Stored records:
########################################
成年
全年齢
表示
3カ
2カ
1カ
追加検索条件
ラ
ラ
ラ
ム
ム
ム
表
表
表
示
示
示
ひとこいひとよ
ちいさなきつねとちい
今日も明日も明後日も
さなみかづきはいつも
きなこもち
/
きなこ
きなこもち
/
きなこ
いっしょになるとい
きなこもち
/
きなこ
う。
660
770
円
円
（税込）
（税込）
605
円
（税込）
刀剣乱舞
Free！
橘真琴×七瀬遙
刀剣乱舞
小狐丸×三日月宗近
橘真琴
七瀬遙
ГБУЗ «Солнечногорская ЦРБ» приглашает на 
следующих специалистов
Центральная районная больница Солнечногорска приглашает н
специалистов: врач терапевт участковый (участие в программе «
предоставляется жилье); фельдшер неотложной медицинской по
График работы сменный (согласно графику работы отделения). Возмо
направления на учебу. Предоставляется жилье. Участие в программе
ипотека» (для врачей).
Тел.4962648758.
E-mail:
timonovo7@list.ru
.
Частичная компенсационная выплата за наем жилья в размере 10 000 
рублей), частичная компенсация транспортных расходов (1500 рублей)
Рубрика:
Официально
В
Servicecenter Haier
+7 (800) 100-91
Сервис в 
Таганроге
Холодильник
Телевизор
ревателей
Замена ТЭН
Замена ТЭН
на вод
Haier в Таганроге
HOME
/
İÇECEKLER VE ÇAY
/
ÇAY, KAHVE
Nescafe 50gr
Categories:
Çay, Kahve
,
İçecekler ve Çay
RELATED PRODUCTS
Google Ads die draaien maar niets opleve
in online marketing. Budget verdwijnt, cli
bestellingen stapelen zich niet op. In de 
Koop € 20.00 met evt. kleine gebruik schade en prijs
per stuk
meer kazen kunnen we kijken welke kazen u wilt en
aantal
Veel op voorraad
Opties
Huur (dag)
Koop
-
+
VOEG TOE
########################################
WHAT IS NEEDED: Lines above that have "программе": copy each of them.

RESULT OF THIS TASK:
специалистов: врач терапевт участковый (участие в программе «
направления на учебу. Предоставляется жилье. Участие в программе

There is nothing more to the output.